__Zitierter Text__.
E-Voting

E-Voting soll in der Schweiz zum dritten Kanal für die Stimmabgabe werden

Abstimmung an der Urne
Bild: Martinns | Getty Images

Was lange währt, kommt nicht unbedingt gut, aktuell aber immerhin einen längst fälligen Schritt weiter.

Unter der Prämisse "Sicherheit vor Tempo" haben sich Bund und Kantone 14 Jahre Zeit für eine Test- und Versuchsphase gelassen. Der Versuchs-Marathon trägt insofern Früchte, als der Bundesrat nun den elektronischen Stimmkanal in den ordentlichen Betrieb überführen möchte.

Mit einer Teilrevision des Bundesgesetzes über die politischen Rechte (BPR) soll die aktuelle Versuchsphase beendet und die elektronische Stimmabgabe als dritter Stimmkanal verankert werden. Das hat der Bundesrat an seiner gestrigen Sitzung beschlossen. Die Stimmabgabe an der Urne und das Voting über den Postweg werden weiterhin zur Verfügung stehen. Stimmberechtigte könnten dann einfach wählen, über welchen Kanal sie ihre Stimme abgeben möchten.

__Auszug der Daten__.
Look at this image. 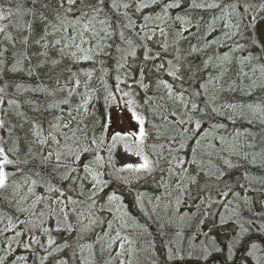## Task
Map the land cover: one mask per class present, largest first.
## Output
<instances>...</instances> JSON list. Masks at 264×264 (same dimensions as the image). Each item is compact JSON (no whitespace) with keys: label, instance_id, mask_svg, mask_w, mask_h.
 <instances>
[{"label":"snow or ice","instance_id":"snow-or-ice-1","mask_svg":"<svg viewBox=\"0 0 264 264\" xmlns=\"http://www.w3.org/2000/svg\"><path fill=\"white\" fill-rule=\"evenodd\" d=\"M114 181L179 194L168 262L235 264L264 233V0H0V264H134Z\"/></svg>","mask_w":264,"mask_h":264},{"label":"rangeland","instance_id":"rangeland-1","mask_svg":"<svg viewBox=\"0 0 264 264\" xmlns=\"http://www.w3.org/2000/svg\"><path fill=\"white\" fill-rule=\"evenodd\" d=\"M98 108H99V105H98ZM121 120H123V123L121 124ZM116 123H117V125L119 126V127H122V128H124L125 130H127V128L130 126V121H129V114L127 113V112H125L124 114H123V117H121L120 115H116ZM153 141L152 140H149L148 141V143L149 144H151ZM103 154H105V153H103ZM119 159V158H118ZM130 159H135L134 157H131ZM119 162L120 163H123V162H125L123 159H119ZM237 173L238 172H234V175H237ZM239 174V173H238ZM257 174H259V173H257ZM137 183V182H136ZM143 185L144 187H146L147 189H142L143 191L142 192H146L147 193V196L144 198V200H147L148 199V197H152L153 198V201H155V199H154V197L155 196H157L158 195V192L157 191H155V190H152V189H149V186H150V182H143V183H141V182H138V185ZM114 187V189L115 190H117L118 192L119 191H121L122 189H124V190H126V191H128V196L127 197H129V199L128 200H126L125 199V196H124V202L128 205V208L130 207V208H135V206H134V204H133V192L132 191H130L129 190V185H123V184H121V182H119V181H114L113 183H112V185H111V187ZM111 189V188H110ZM109 189V190H110ZM178 194H174V195H172L171 196V200H172V202H173V204H174V201H175V197L177 196ZM212 195H213V200L215 201L216 199H218V197H216V195H215V192H213L212 193ZM229 199H231V197H229ZM156 202V201H155ZM161 202V201H160ZM160 202H156V203H159L160 204ZM189 203V205H191V201L189 200L188 201ZM164 203V202H163ZM164 205H165V203H164ZM163 205V206H164ZM162 205H160L159 206V208H160V211L163 213V211H164V213H166V217L169 219V217L171 216V214H172V211L171 210H165L164 209V207H163ZM190 209H185V211H189ZM192 210H194V209H192ZM128 211V213L130 214V216H132V218L133 219H129L131 222H128L130 225H135V230H137L138 232H141L142 231V227H141V224L143 225V229L146 231V232H148V229L150 228V227H148L149 226V224H147L146 223V219H147V217L146 216H141L140 217V220L138 219L137 220V218L136 217H134L130 212H129V210H127ZM222 211H224V209L222 208V207H219L217 204H213V206H212V213H213V215L211 216V217H206L205 219H206V221L208 222V224H209V226H211V223H212V219H210V218H217L218 216L216 215V213H219V212H222ZM256 211H261V209L259 208V207H256ZM244 215H248V213H244ZM164 216V215H163ZM108 218H111L110 216L108 217ZM172 219L174 220V221H176L179 225H180V221L176 218V217H172ZM141 222V223H140ZM127 229V228H126ZM126 229H123L122 230V234H126V233H129V231L128 230H126ZM130 229H133V228H130ZM150 230V229H149ZM204 230H207L206 228L204 229ZM193 231H195V229H192V233H193ZM234 233H236L237 231H239V229H238V227L237 226H235L234 227ZM252 234V233H251ZM191 235V234H190ZM189 235V236H190ZM212 235H214V236H216L215 234H213L212 233ZM142 236H144V237H146V238H148V234H142ZM253 236L256 238V242H258V243H261V241H259L258 239H261V240H263V243H264V233H260V232H258V231H256L255 230V227H254V232H253ZM186 237V236H185ZM217 240L220 242V244L221 245H223L224 244V242L225 241H227V239H226V236L223 234V232H220L217 236ZM138 239H142L141 238V234H139L138 233ZM204 239V237L203 236H200L199 237V239H198V241H192L191 243H193V244H196V245H198L199 244V241L200 240H203ZM185 240L186 239H184V241H183V244H184V242H185ZM188 242V240L186 241V243ZM183 244H182V246H183ZM188 244L189 243H187V247H188ZM243 247L244 246H239V251L237 252V254H239V253H241V254H239V255H241L243 258L245 257V254L243 253ZM136 249H137V252H136V255H135V257H134V263L138 260V261H140L141 259H143L145 256H147L148 255V253L150 252L149 251V248H148V245H147V243L146 242H142V241H140V243L138 244V246H136L135 247ZM20 251H23L22 249L20 250ZM166 253H165V256L167 255V251L166 250H164ZM222 258V257H221ZM183 262H184V264H193V262L191 261V260H186V259H184L183 260ZM180 264H182V262H179ZM249 264H252L251 262H249Z\"/></svg>","mask_w":264,"mask_h":264},{"label":"trees","instance_id":"trees-1","mask_svg":"<svg viewBox=\"0 0 264 264\" xmlns=\"http://www.w3.org/2000/svg\"><path fill=\"white\" fill-rule=\"evenodd\" d=\"M5 6H8L7 3H5ZM7 78L8 79H12V80H24V81H26L28 83H35L36 82L34 79L28 78V77H26V76H24L22 74L9 73ZM109 83L110 84L114 83V81L113 80H109ZM10 91H11V89H10ZM97 95H98L99 98L95 99L93 101V105H94V107L97 110H99V109L103 108V104H104L103 96H104V93H103L102 90H100L97 93ZM98 105H99V108H98ZM132 191H133V202H134L133 204L135 206V209H136V211H139L138 215L141 214L142 216H146L147 217V219L145 221H146L147 224H149L148 227H150L149 228L150 230L148 229V238L142 236V234H141V238L142 239H139V241L146 242L148 246H149V243H152V245H153V247L151 249H149L150 252L148 253V255L145 256L140 261L137 260L135 262V264H140V262L142 260H144V259H148L151 262H153V261L160 262V259H162V257L165 256V251L164 250L167 251V248L170 246L169 241L175 240V231L178 230V228L176 227V225H178V223L173 220L175 222V224L174 225L170 224L169 223V219H167L166 216H163V215H166V213H164V211L162 213L160 211V208H159V206L160 205L163 206L164 203H165V205H169V199H171V197L163 196V194H164L163 193L161 195V196H163V199L161 200L159 206L157 207L156 212L153 213L152 212V208H153L152 204H148L147 202H145L146 207H145L144 210H141V208L136 205V203H135L136 194L138 192H141V191H138L137 189H133ZM170 191H171V189H170ZM174 194H178V193L173 191L172 195H174ZM127 196H128V193H126V197ZM127 198L129 199V197H127ZM154 203H156V202L154 201ZM165 205L163 206L164 209H165ZM181 207H183L185 209L187 208L183 204L181 205ZM168 210L172 211V205H169ZM145 212H147V215L145 214ZM128 220L129 219L127 218V221ZM161 224L164 225L163 229H161V227H160ZM230 224H232V223H230ZM218 226H220V225L218 224ZM224 226H225L224 227L225 229L230 230V225H224ZM162 232H163V235L161 234ZM224 232H226V231H224ZM227 235H228V233L225 236H227ZM145 264H149V261H146Z\"/></svg>","mask_w":264,"mask_h":264},{"label":"flooded vegetation","instance_id":"flooded-vegetation-1","mask_svg":"<svg viewBox=\"0 0 264 264\" xmlns=\"http://www.w3.org/2000/svg\"><path fill=\"white\" fill-rule=\"evenodd\" d=\"M253 232H254V229H252V231L249 233V235L247 237H245V240L243 241V245L242 246H244L243 247V253L245 254V256L247 254V246H248L250 240H252ZM238 251H239V249L237 248V250L235 252V256H234L235 264H241L243 262V257L241 255H239L241 253L237 254ZM248 260L252 264H255V261H252L250 257L248 258ZM165 262H167V255L163 256L162 259H161V263H165ZM161 263L160 262H156V264H161Z\"/></svg>","mask_w":264,"mask_h":264}]
</instances>
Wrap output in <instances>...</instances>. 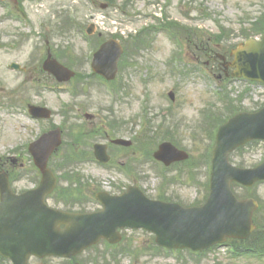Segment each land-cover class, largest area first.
Here are the masks:
<instances>
[{"label": "rangeland", "instance_id": "1", "mask_svg": "<svg viewBox=\"0 0 264 264\" xmlns=\"http://www.w3.org/2000/svg\"><path fill=\"white\" fill-rule=\"evenodd\" d=\"M74 0H58L55 7L51 9V12L57 14L56 16L63 15L67 16V11L76 18V21L81 23V21L86 22L85 28L92 22L97 21L100 26V31L103 33L104 38H109L111 34H114L117 27H114L110 22V19L113 17H118L117 15L121 10L119 9L122 4L125 2L128 3L127 6V30L136 34L135 32L140 31L141 23H145L149 18L153 17V11L150 13V8H148V0H116V5L108 10H101L100 5L102 3H107L106 0H79L77 4L73 3ZM153 1V0H152ZM150 1L149 3H151ZM182 0H167V11L162 12L163 16H169L171 19L182 18V13L185 12L181 8ZM187 1V0H186ZM192 0H188L189 3ZM203 0H197L201 3ZM202 10H198L200 13L208 12L211 14V18L204 21L196 22L203 27L205 31L214 30L218 31L219 26L222 25L223 28L226 27L228 30L235 31V36L233 37L232 43L239 41L241 29L244 27H249V24L253 22L256 16H259L263 12L264 0H205ZM186 3V4H187ZM147 6V7H146ZM150 7V6H149ZM27 10H31L29 4H26ZM144 13L149 14V18L146 20H141L140 18ZM91 17V18H90ZM30 18L36 23L38 21L42 22L43 19L41 16H38L35 12L30 13ZM129 18V19H128ZM90 20V21H89ZM150 20H148L149 22ZM82 24V23H81ZM34 23L29 22L27 18L22 21H7L0 25V39L2 44H10L7 47H0V165L4 162L6 158H9L13 155H19V153L24 154L25 144L30 143L35 139L43 129L48 127L47 124L39 123L32 120L27 113L25 112L24 102L20 101H30L32 103H39L52 107L55 110L56 115L54 121L57 124H62L64 121V116L60 114V110L64 107L65 104H70L78 110V105L81 103H90L93 104L90 109L87 111L94 113L100 118L97 120L96 128L103 126L105 116H108L107 112H102V109H105L111 104V97L106 96L103 93L104 89L100 88L99 93L94 95V97L89 100L84 96H81L74 103V99L69 91L70 86L65 87H53L55 85L51 79L42 78L43 84L47 88H43L40 92L27 91L28 88H33L36 85L35 80L31 79L27 74H21L19 72L10 71L8 66L11 62H20L22 64H27L28 61L33 59V56L39 58L41 56L38 53V46L42 47L43 40L41 34L39 33V28ZM119 28L121 26L117 25ZM15 28V29H14ZM124 28V27H123ZM140 28V29H139ZM28 29V30H27ZM28 31H31L33 41L30 43L26 42V39L29 38ZM37 32L38 34H34ZM3 34V35H2ZM3 36V37H1ZM83 36L81 33H76L74 37L75 43H71V46L75 51L82 49V58L85 59L89 56L91 52L90 42L84 41L80 37ZM24 38V40H22ZM164 38V39H160ZM158 40V42H157ZM96 38L93 37L92 43L95 44ZM156 47L158 45H167L171 49L174 46V43L171 42L166 36H160L159 39H156ZM154 42V43H155ZM18 43L20 46H12L11 44ZM14 47V48H13ZM19 47V48H17ZM148 53V52H146ZM154 57V56H153ZM165 56L156 55L154 58L146 60V57L139 58L138 62L140 64H145L146 67L151 69L149 71V77H147L146 82L143 86L136 89L131 96H129L124 105L120 107L119 105L115 106L116 116L120 119L126 121H131L136 117L141 111L146 102L154 103L152 106L157 107V112L161 109L169 106V103L163 98V94L170 88H178V84L184 86V89L180 92L178 90V97L180 102L176 106L177 110L182 112L181 117L186 118L190 121H198L199 113L202 111L203 106H211L213 102L217 100L216 94L219 88V83L209 78L203 76L199 79L190 78L187 80H176L171 79L169 76L164 77L163 66L161 64V59H164ZM143 67V66H141ZM77 70L85 71L89 68L88 65H83V67L75 66ZM88 71V70H86ZM134 79L139 80L138 76L134 75ZM134 81V83L136 82ZM24 85V89H22ZM150 85V86H149ZM246 84L243 82H233L230 85V89L237 94V91H243L246 88ZM149 89L150 98L144 100L143 98L144 91ZM19 92L21 94H15ZM257 93V92H256ZM74 103V104H73ZM253 103V97H252ZM81 112V111H80ZM79 112V113H80ZM85 112V111H84ZM82 113V112H81ZM73 121L77 123H84V120L81 116H77L76 112L72 113ZM159 116V115H158ZM161 119V117H158ZM89 126L88 124H86ZM132 127V126H131ZM130 127V128H131ZM141 130L140 126H134L132 129L125 130L123 134L118 135L119 137H131L136 135L138 131ZM185 135V134H183ZM184 144L190 150L191 153L196 157L202 153V150L205 146L201 142V145L198 149L192 150L193 141L188 138V141H185ZM18 150V151H17ZM139 159H142V155L138 154ZM264 158V143H254L252 146H249L245 149L243 157H235L236 161H245V166L253 167L258 165ZM4 159V160H1ZM120 162L124 160L120 159ZM143 161H140L137 166V179L139 185L146 186L148 189H152L154 186H160L164 180V176L167 178L177 177L175 188L177 191L182 192L181 197L187 203H192L196 197L199 198V188L205 190V182L207 181L205 169L194 172L190 174L186 173L189 171L188 167H182L176 169L170 173L160 174V177L156 175L155 170L151 168L154 165L152 161L147 162L146 164H141ZM28 165H30L28 163ZM6 167H10L8 164ZM78 169L81 171L83 176L93 185L100 186L101 188L107 190H119V188L125 186V184H133L132 174L127 177L126 173H123L120 169H117L115 165L100 167L99 164L95 162H88L80 164ZM157 169V168H156ZM158 170V169H157ZM199 176L201 186H195L196 177ZM194 180V182H193ZM34 183L31 178H25L24 180L17 182L14 185V188L17 192L23 191L25 189L33 188ZM254 191H246L244 189H235L239 197L250 196L251 194H256V197L264 203V183L258 185ZM116 191V192H117ZM167 193L166 190H162L161 193L156 195H161ZM204 193L202 192V196ZM201 196V198H202ZM55 198L50 200L52 206L64 208L63 205H57L55 203ZM99 208L94 199L90 200L88 208ZM129 240L135 239L137 241L138 250L131 256H122L117 257L116 260L112 261V264H182L186 261L185 264H264V259L260 260L257 258H245V259H236L230 261L228 256V250L220 249L212 251L208 255L202 257L199 261V258L192 257L191 255L185 253L182 256L172 255L167 253H162L161 257L154 255H141L140 252H144L153 244V237L149 233L143 231H134L128 232ZM107 251V247L104 243H100L97 248H94L86 253H84L80 260L88 262V264H94L93 261L99 260L102 258L103 254ZM139 257V258H138ZM138 258V259H136ZM181 260V263H178ZM171 262V263H170ZM30 264H64L62 259H46V260H37L32 259Z\"/></svg>", "mask_w": 264, "mask_h": 264}, {"label": "water", "instance_id": "2", "mask_svg": "<svg viewBox=\"0 0 264 264\" xmlns=\"http://www.w3.org/2000/svg\"><path fill=\"white\" fill-rule=\"evenodd\" d=\"M245 55L242 61L244 65V69L240 70V74L245 75L246 77H251L255 79H259L264 81V39L262 42H255L250 41L246 48L244 49ZM253 120L257 122L264 123V111L261 115L257 117H253ZM220 143L216 151V160H215V171L216 175L214 178V186L217 188V180H218V173L224 170L226 167V156L227 152L233 147L234 143L237 144L241 137V130L239 128L238 120L233 121L229 126L223 129L220 134ZM236 137V138H234ZM245 177L247 180V184H252L257 180L264 179V166L258 170L248 171L245 173ZM8 186V184L6 183ZM7 187L4 186V192H7ZM46 192V191H45ZM10 193V191H9ZM34 196V195H33ZM33 196H24L21 198H14L12 201L9 200V195L7 193L3 194V203L0 208V212L5 213L6 216L3 217L6 223H2L0 226V230H2V235L4 239L11 238V232L15 234L16 243L21 244L25 241V237L29 241H33L35 237L41 233L40 243L42 244L43 249L50 251V253H60L61 248L59 245H56L51 248V244L54 242L55 237L50 235L49 231L50 227L49 224L53 223V217H57V225L62 223H67L68 226L72 225L75 226L73 223H70V218H66L62 214H58L52 212L51 210H44L39 207L36 203H34V199L39 196L37 193L34 197ZM45 196V195H44ZM43 196V199H44ZM131 196H127L121 199H116L115 202L117 203H129V199ZM21 199V200H20ZM29 199V201H28ZM18 205L13 208V204L17 203ZM111 203V201H110ZM139 209V208H138ZM47 212V213H46ZM142 217H141V225L146 227H152L148 221L147 217L144 216L145 210L144 208L141 209ZM166 212L170 213V210H166ZM46 213V214H45ZM33 214L36 215L37 218H28V215ZM252 212H249L246 217L243 218L244 222H250ZM1 221V220H0ZM90 219H84V227L79 231V235L69 234L68 239L71 241V245L69 248L65 249V253H69L73 251L79 244L80 237L83 234H88L87 230L90 228ZM124 223L119 222L117 226H122ZM18 233V236H17ZM14 240V239H13Z\"/></svg>", "mask_w": 264, "mask_h": 264}]
</instances>
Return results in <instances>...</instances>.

__Aufgabenstellung__. Geben Sie aus dem Text über E-Voting alles von „Unter der Prämisse“ bis hinunter zu „Betrieb überführen möchte.“ wortgetreu aus.

__Lösung der Aufgabe__.
Unter der Prämisse "Sicherheit vor Tempo" haben sich Bund und Kantone 14 Jahre Zeit für eine Test- und Versuchsphase gelassen. Der Versuchs-Marathon trägt insofern Früchte, als der Bundesrat nun den elektronischen Stimmkanal in den ordentlichen Betrieb überführen möchte.